Quote the passage of the article on smell-based home searches for marijuana, starting with "More than 60" and going on through "New York Times.".

**Selected excerpt**:

*** Begin section ***

Supreme Court Looks At Smell-Based Home Searches For Pot

by admin

January 19, 2011 – Police smelling marijuana coming from behind an apartment door can enter the home without a warrant if they believe the evidence is being destroyed, some U.S. Supreme Court Justices said on Wednesday.

More than 60 years ago, the U.S. Supreme Court ruled that police couldn’t enter a residence without a warrant just because they smelled burning opium, reports Adam Liptak at The New York Times.

On Wednesday, during the argument of a case about what police were entitled to do upon smelling marijuana outside the door of a Kentucky apartment, two justices were concerned that the Court may be ready to eviscerate the 1948 ruling which stemmed from a Seattle case.

​ “Aren’t we just simply saying they can just walk in whenever they smell marijuana, whenever they think there’s drugs on the other side?” asked Justice Sonia Sotomayor, considering what a decision against the defendant would tell the police. “Why do even bother giving them a search warrant?”

The old ruling, Johnson v. United States, involved the search of a Seattle hotel room. The smell of drugs could provide probably cause for a warrant, Justice Robert H. Jackson wrote for the majority, but it did not entitle police to enter without one.

“No suspect was fleeing or likely to take flight,” Justice Jackson wrote. “The search was of permanent premises, not of a movable vehicle. No evidence or contraband was threatened with removal or destruction.”


Since the War On Drugs was re-started by President Ronald Reagan in the 1980s, the Supreme Court has steadily given police more leeway to search cars, travelers and baggage, reports David Savage at the Los Angeles Times. But the justices have been reluctant to allow searches of homes without a warrant.

In the new case, Kentucky v. King, police in Kentucky were looking for a suspect who had sold cocaine to an informant. They smelled burning marijuana coming from another apartment — where Hollis King and his friends were smoking marijuana — knocked loudly, and announced themselves.

When they heard sounds coming from inside that made them think evidence was being destroyed, they kicked the door in and found marijuana, cocaine, King, two friends, and some cash, but not the original suspect, who was in another apartment.

King was sentenced to 11 years(!) in prison, but the Kentucky Supreme Court overturned his conviction and threw out the evidence, ruling that any risk of drugs’ being destroyed was the result of the decision by police to knock and announce themselves rather than to obtain a warrant. The Kentucky court ruled that officers had entered the apartment illegally and that the evidence they found should not have been considered in court, reports Robert Barnes at The Washington Post.

The key issue is whether an “exigent” or emergency circumstance allows the police to enter a residence without a warrant. Sadly but no longer shockingly, Obama Administration lawyers joined the case on the side of Kentucky’s prosecutors.

The police who broke into the apartment “reasonably believed that there was destruction of evidence occurring inside,” said Ann O’Connell, an assistant to Obama’s Solicitor General.

Prosecutors for Kentucky and the federal government told the justices Wednesday that the Kentucky court had erred. They claimed there had been no violation of the Fourth Amendment, which bars unreasonable searches, because they claimed police had “acted lawfully.”

*** End section ***

**Stored data**:
*** Begin section ***

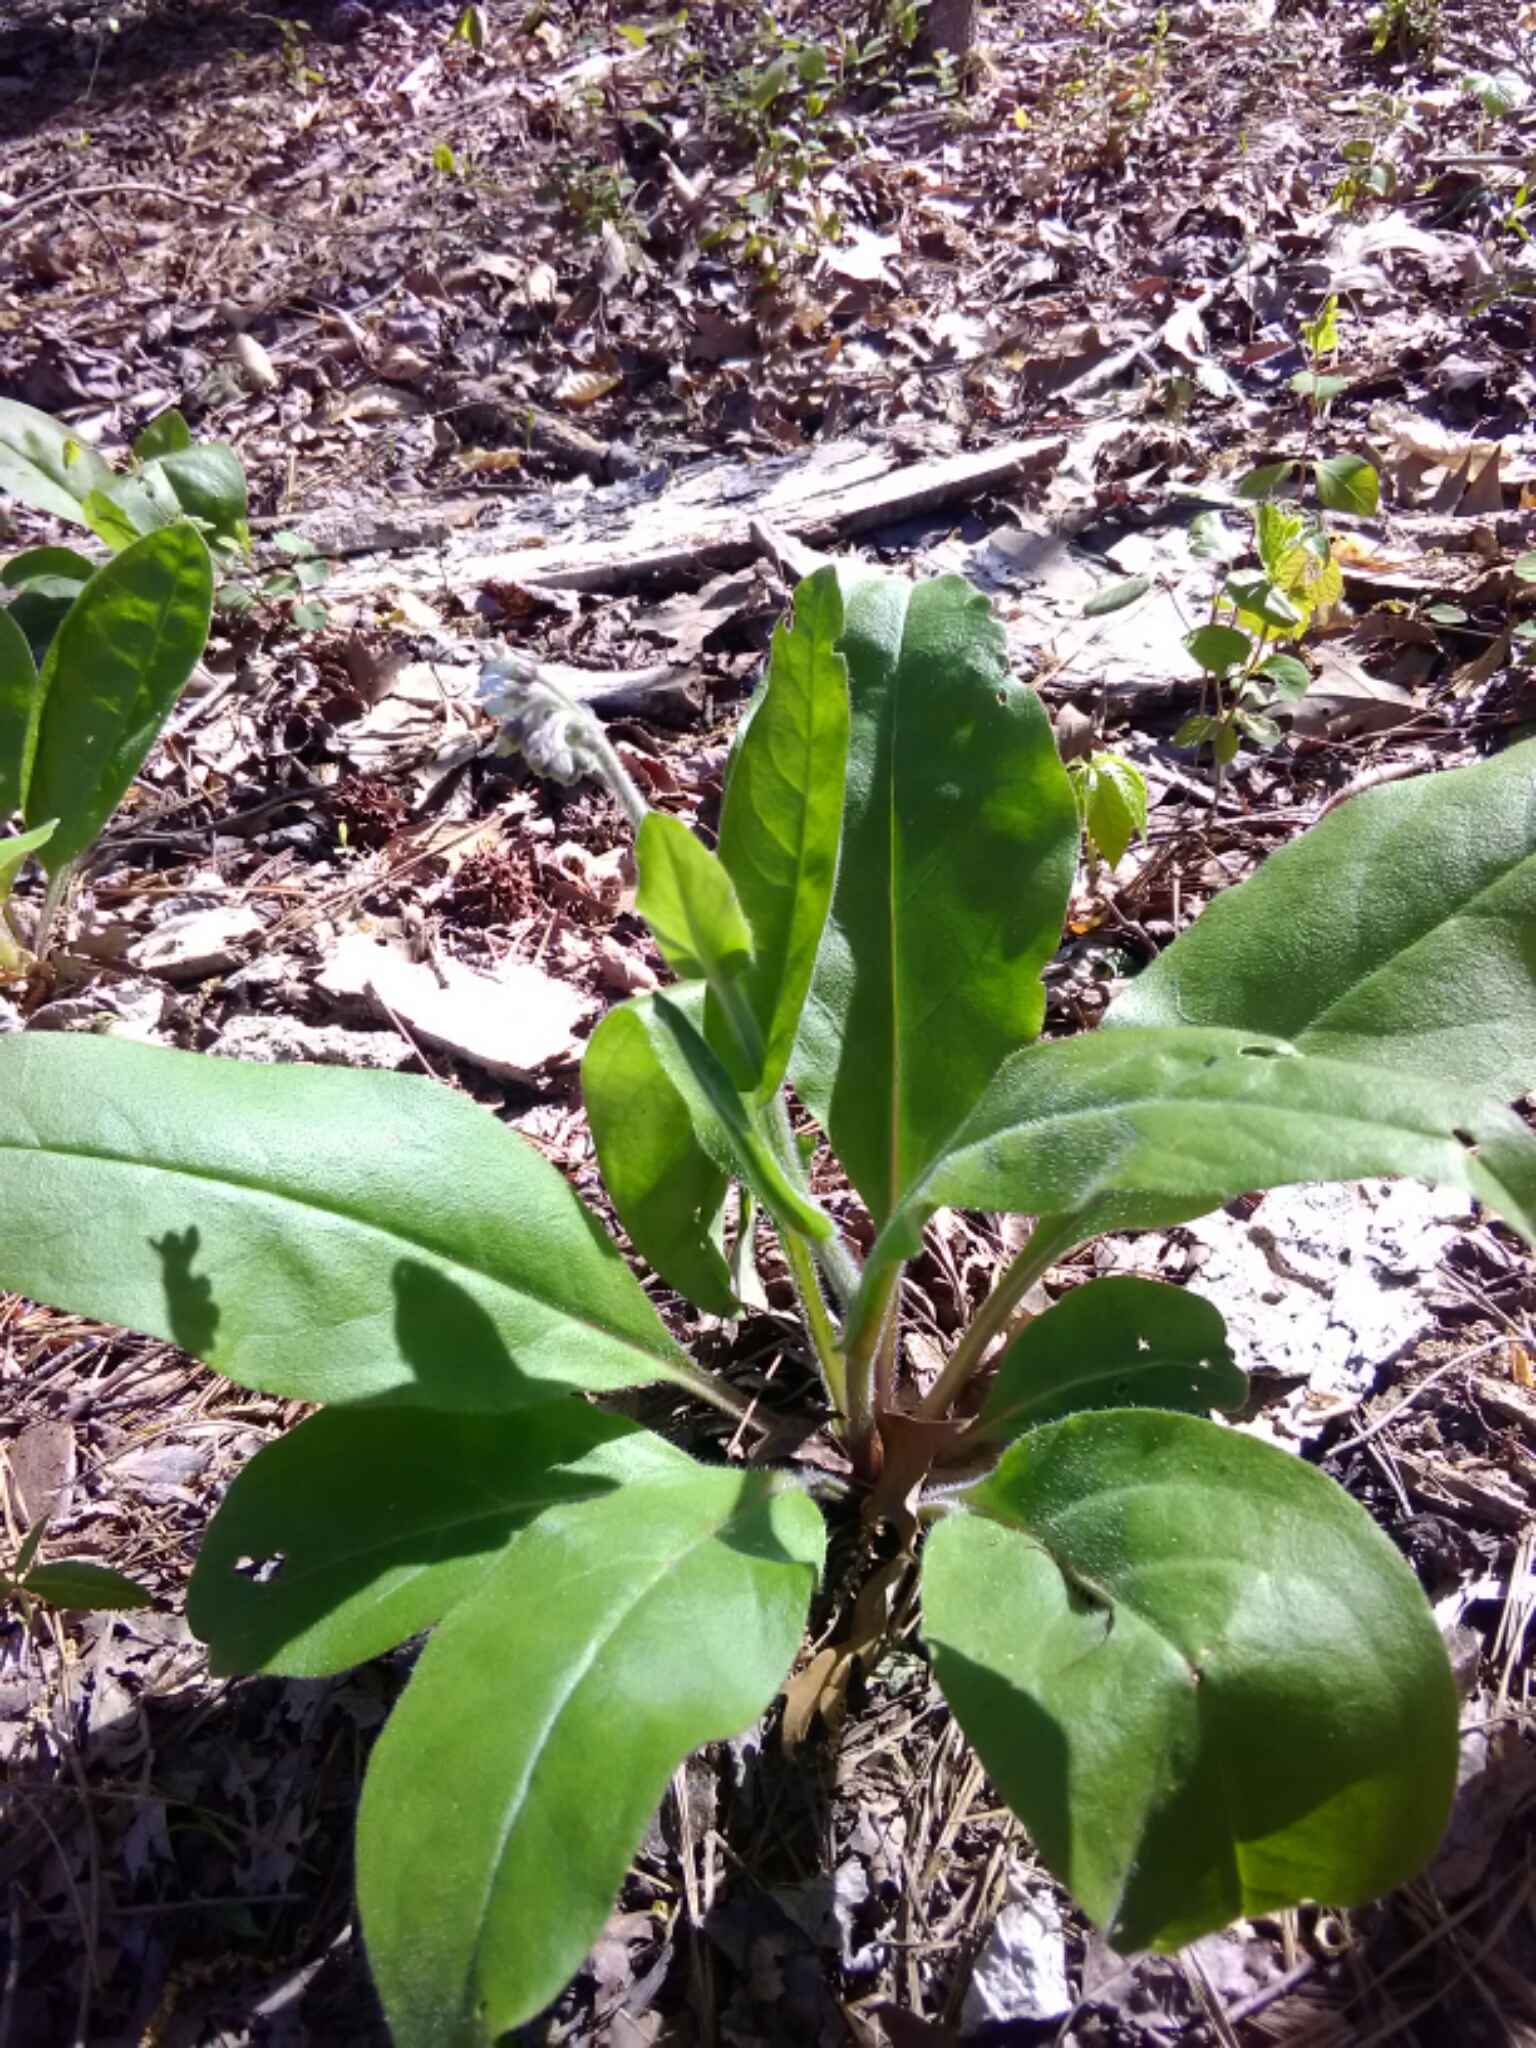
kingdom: Plantae
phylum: Tracheophyta
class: Magnoliopsida
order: Boraginales
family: Boraginaceae
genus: Andersonglossum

*** End section ***

**Your solution**:
More than 60 years ago, the U.S. Supreme Court ruled that police couldn’t enter a residence without a warrant just because they smelled burning opium, reports Adam Liptak at The New York Times.